More Objectivity from the Gray Lady

In his work The Fall, Albert Camus wrote “A single sentence will suffice for modern man: he fornicated and read the papers.” Well, it appears as if an even simpler sentence will suffice for postmodern man: He fornicated.

As everyone in the First World knows, newspapers worldwide have seen a steady decline in readers, whilst the average age of their subscribers is now so high that Metamucil may soon take up most of their advertising space. Well, Metamucil and crematoriums.

This, we fear, has been one of the lamentable results of Al Gore’s World-Wide Web. So many people get their news—or what masquerades as news—from various e-outfits that newspapers are becoming less hip than Gary Bauer. (And that, dear friends, is saying something.)

But, before we blame the “webloggers” for this unfortunate situation, let us not forget that working journalists bear some responsibility as well. Although these fellows and ladies pass themselves off as impartial—nay, Olympian—observers of the world, they often prove slightly less than impartial.
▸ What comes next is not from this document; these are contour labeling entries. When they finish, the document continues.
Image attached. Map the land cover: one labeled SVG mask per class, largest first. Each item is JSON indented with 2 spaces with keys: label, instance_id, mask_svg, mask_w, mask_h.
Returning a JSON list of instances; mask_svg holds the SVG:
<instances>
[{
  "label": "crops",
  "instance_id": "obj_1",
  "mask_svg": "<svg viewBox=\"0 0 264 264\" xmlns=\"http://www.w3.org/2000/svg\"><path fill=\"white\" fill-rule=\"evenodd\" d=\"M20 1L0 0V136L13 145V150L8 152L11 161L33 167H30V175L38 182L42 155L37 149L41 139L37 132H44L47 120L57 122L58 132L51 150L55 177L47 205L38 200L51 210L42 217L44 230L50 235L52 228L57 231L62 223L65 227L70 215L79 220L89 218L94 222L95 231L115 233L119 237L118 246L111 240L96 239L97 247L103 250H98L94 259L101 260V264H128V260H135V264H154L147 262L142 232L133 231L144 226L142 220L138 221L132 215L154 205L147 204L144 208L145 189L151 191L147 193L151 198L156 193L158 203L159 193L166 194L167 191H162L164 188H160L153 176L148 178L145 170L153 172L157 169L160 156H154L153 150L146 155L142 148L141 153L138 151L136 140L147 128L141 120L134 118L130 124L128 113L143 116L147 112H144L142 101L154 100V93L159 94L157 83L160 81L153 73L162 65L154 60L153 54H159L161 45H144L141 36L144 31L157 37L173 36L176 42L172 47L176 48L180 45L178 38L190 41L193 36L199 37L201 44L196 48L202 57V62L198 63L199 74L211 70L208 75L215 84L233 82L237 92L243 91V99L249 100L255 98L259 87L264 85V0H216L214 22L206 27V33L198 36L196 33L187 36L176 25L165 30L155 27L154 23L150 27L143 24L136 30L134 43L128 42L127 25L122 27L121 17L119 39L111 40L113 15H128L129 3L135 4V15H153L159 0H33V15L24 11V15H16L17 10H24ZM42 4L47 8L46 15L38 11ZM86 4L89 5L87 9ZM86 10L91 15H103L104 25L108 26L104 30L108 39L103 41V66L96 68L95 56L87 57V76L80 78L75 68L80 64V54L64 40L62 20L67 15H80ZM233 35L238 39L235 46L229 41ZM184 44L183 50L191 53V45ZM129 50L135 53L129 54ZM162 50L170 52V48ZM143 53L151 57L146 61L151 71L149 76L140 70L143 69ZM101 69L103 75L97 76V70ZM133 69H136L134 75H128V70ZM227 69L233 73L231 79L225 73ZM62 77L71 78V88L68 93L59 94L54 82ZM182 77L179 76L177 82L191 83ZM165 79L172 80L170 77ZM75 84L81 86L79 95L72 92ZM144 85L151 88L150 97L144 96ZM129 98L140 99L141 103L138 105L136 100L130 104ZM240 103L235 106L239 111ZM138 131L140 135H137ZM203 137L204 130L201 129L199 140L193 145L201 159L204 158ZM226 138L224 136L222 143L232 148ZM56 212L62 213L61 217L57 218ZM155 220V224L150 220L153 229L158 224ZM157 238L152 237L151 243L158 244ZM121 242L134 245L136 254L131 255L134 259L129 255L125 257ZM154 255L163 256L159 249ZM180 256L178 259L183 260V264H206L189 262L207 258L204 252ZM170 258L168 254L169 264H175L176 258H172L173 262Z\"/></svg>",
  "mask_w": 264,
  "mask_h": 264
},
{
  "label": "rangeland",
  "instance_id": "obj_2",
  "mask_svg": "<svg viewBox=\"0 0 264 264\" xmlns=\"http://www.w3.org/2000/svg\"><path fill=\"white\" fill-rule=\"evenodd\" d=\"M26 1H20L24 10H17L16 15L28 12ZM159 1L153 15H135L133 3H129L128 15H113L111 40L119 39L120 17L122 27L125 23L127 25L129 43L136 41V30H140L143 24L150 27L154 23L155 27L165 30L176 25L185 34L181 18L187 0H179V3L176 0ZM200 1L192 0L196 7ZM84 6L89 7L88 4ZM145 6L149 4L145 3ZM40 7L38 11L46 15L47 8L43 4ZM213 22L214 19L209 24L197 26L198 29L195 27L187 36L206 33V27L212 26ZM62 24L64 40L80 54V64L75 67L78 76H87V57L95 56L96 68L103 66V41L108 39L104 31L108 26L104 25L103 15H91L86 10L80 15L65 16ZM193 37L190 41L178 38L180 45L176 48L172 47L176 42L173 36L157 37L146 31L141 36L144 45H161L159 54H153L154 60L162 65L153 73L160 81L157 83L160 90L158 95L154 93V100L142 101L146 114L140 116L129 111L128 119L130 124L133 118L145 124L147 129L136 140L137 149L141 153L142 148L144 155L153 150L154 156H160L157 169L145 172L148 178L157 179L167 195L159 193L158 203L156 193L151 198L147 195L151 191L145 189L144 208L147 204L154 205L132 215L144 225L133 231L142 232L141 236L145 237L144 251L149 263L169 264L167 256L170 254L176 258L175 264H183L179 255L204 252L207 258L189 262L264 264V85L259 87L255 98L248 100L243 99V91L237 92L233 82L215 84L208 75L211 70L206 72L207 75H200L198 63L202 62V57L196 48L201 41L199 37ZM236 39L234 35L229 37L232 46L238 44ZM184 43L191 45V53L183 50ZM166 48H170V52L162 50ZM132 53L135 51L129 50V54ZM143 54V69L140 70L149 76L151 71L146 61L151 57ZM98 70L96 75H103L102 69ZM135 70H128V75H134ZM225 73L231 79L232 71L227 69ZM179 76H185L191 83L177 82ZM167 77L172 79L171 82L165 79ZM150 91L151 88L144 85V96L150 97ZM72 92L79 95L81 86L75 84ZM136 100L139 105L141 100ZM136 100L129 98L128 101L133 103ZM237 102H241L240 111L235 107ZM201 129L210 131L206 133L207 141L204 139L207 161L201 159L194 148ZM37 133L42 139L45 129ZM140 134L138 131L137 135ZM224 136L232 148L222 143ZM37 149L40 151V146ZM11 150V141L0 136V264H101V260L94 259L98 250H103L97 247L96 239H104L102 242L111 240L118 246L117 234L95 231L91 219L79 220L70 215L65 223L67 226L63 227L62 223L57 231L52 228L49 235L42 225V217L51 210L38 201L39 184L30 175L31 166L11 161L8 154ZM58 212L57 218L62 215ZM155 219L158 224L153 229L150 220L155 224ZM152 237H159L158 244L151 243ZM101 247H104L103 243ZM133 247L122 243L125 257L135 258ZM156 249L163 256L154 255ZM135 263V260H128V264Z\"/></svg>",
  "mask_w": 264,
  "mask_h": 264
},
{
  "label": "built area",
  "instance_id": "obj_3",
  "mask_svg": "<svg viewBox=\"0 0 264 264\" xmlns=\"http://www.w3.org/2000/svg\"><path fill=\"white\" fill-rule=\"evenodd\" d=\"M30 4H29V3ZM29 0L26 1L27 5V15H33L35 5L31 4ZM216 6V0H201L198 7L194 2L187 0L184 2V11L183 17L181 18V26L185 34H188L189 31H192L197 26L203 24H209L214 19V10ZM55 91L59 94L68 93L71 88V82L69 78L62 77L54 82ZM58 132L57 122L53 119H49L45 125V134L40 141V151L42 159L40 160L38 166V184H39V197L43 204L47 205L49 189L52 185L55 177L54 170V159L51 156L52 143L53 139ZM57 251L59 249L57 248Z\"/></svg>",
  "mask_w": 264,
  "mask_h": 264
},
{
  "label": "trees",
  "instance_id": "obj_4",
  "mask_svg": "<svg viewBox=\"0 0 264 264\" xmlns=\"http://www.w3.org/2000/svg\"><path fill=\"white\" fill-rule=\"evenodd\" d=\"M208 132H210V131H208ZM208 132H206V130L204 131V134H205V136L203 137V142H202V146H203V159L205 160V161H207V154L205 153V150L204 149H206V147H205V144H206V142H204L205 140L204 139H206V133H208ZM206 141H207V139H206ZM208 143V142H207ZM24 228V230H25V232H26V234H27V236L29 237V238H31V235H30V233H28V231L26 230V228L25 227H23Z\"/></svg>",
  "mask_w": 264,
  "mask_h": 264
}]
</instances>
Allow us to turn to a case in point. In the Sunday, June 18 number of The New York Times, an article on “websites” discussing terrorism appeared. Penned by one Robert F. Worth, it packages itself as a guide to various outfits discussing the modern Middle East. To this end, Mr. Worth informs us:

Journalists in Iraq are far too busy with the perils of on-the-ground reporting to sit at screens for hours browsing terrorist Internet traffic. That is why the new array of online expertise has become an essential tip sheet for them. A whole new mini-industry of instantaneous translation and analysis has arisen, and it often erodes the traditional distinctions between credentialed foreign policy analysts and mere amateurs.

So far, so good. But check out this bit of “objectivity” from Mr. Worth:

[Juan] Cole, a strong critic of the Iraq war and of the administration’s grasp of the Middle East, has inspired a range of ferocious critics. Some, like the bloggers Martin Kramer and Tony Badran, maintain at times a virtual running account of their differences with Mr. Cole, under headlines like “Making Cole-Slaw of History” and “Juan-Cology.”

Ah, yes: Completely impartial. Mr. Cole, whom Worth advertises as a professor at the University of Michigan, is a “strong critic” of the Iraq War. Mr. Kramer, whom Worth fails to advertise as a PhD in Middle Eastern Studies from Princeton and a prominent think-tanker, is a “ferocious critic” of Mr. Cole. How very fair! No tilting the deck here!

As anyone who has read Juan Cole’s “weblog” well knows, both he and his detractors are capable of nasty ad hominem attacks. Yet Mr. Worth doesn’t seem to see it that way. Rather, Mr. Cole is the unfairly targeted object of attacks.

Which leads us to wonder: Has Mr. Worth ever read Juan Cole’s “weblog”? Or is he a complete moron? We’re betting on a bit of both.